*** Fragmento seleccionado ***

La temática fue recurrente, como obligatoria, desgranado sobre su azorada juventud y aquellos días acompañando a su ilustre compañero, que la había obnubilado desde la cátedra de historia argentina en su paso por la secundaria

Isabel Susana Pomar, cumplidos diecinueve años, se casó el 16 de julio de 1946 con Ramón Carrillo, que contaba por entonces cuarenta años y se encontraba al frente del Ministerio de Salud de la Nación. La boda se realizó en la vieja casona familiar de la calle French, entre Billinghurst y Sánchez de Bustamante –adquirida por el cónyuge-, y fue apadrinada por el Gral. Juan Perón y su esposa Eva Duarte.

Siempre nos recibió en su casa, una pequeña, antigua quinta entre Adrogué y Villa Calzada a la que bautizaron con el nombre de “Villa Antares” (1). Allí fue feliz en su matrimonio y crecieron sus cuatro hijos, pero también ese solar fue el laboratorio de estudios e investigaciones de Ramón –que no solo ejercía la medicina, estudiaba los insectos entre otros- y el sitio obligado de las reuniones políticas, de la familia numerosa y de los estrepitosos allanamientos y saqueos ordenados por el régimen militar que derrocó al peronismo en 1955.

Su vida no fue ni simple, ni fácil. Se integró de inmediato al numeroso ámbito familiar del clan Carrillo y, desde que lo conoció hasta el fin de sus días, secundó a su marido en la buenas y en las malas, más desde el llano, que en la función pública.

Vivió un destierro involuntario y soportó con estoicismo el vituperio y la maledicencia de propios y extraños que no conciben que sea posible la honradez y el sacrificio en el cargo político. Su extraordinaria belleza se convirtió en un estigma que no le fue fácil sobrellevar en tiempos aciagos.

***

> [Trabajo a realizar]:
1. Reescribe el texto sobre Isabel Susana Pomar entre "Siempre nos recibió" y "peronismo en 1955.", ambos incluidos, y sustituye "quinta" por "finca".
2. Traduce al inglés esta oración del texto sobre Isabel Susana Pomar: "Su extraordinaria belleza se convirtió en un estigma que no le fue fácil sobrellevar en tiempos aciagos."
Los registros no son necesarios para este trabajo.

*** Extractos de datos ***

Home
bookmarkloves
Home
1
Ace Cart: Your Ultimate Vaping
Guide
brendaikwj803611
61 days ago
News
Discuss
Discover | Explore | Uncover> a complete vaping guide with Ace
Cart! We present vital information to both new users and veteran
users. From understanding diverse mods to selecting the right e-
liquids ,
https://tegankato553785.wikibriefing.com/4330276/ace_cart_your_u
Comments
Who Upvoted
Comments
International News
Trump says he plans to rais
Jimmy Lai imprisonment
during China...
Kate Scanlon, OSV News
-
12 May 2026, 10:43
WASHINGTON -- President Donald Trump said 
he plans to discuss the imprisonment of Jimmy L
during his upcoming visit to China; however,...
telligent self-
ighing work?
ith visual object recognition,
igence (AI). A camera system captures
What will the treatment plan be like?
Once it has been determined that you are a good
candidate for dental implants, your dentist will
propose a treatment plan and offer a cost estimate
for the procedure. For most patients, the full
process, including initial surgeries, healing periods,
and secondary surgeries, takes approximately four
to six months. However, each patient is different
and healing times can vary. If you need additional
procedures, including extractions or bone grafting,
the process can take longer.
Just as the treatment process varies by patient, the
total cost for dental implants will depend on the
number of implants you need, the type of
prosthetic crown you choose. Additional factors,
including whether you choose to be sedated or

***
*** Extractos de datos ***

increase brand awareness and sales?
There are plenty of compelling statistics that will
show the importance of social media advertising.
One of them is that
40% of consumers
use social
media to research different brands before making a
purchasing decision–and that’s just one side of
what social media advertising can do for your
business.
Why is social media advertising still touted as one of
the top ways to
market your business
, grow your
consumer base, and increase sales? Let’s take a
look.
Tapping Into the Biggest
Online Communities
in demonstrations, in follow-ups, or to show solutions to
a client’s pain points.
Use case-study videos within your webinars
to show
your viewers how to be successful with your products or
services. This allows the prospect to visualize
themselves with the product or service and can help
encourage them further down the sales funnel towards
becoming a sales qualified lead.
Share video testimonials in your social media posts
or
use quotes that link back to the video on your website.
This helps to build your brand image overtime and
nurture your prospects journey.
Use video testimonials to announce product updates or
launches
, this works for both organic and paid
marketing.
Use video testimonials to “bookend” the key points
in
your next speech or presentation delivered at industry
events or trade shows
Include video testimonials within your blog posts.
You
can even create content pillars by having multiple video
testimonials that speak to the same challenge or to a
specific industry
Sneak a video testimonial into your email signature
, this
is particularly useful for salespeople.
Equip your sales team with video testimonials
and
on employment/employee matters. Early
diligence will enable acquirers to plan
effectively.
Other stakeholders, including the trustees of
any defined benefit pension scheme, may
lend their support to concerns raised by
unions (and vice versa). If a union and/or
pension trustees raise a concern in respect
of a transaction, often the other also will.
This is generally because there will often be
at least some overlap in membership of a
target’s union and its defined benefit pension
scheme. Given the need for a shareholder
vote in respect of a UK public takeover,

***

> [Soluciones]:
1.
Siempre nos recibió en su casa, una pequeña, antigua finca entre Adrogué y Villa Calzada a la que bautizaron con el nombre de “Villa Antares” (1). Allí fue feliz en su matrimonio y crecieron sus cuatro hijos, pero también ese solar fue el laboratorio de estudios e investigaciones de Ramón –que no solo ejercía la medicina, estudiaba los insectos entre otros- y el sitio obligado de las reuniones políticas, de la familia numerosa y de los estrepitosos allanamientos y saqueos ordenados por el régimen militar que derrocó al peronismo en 1955.

2. Her extraordinary beauty became a stigma that was not easy for her to bear in ill-fated times.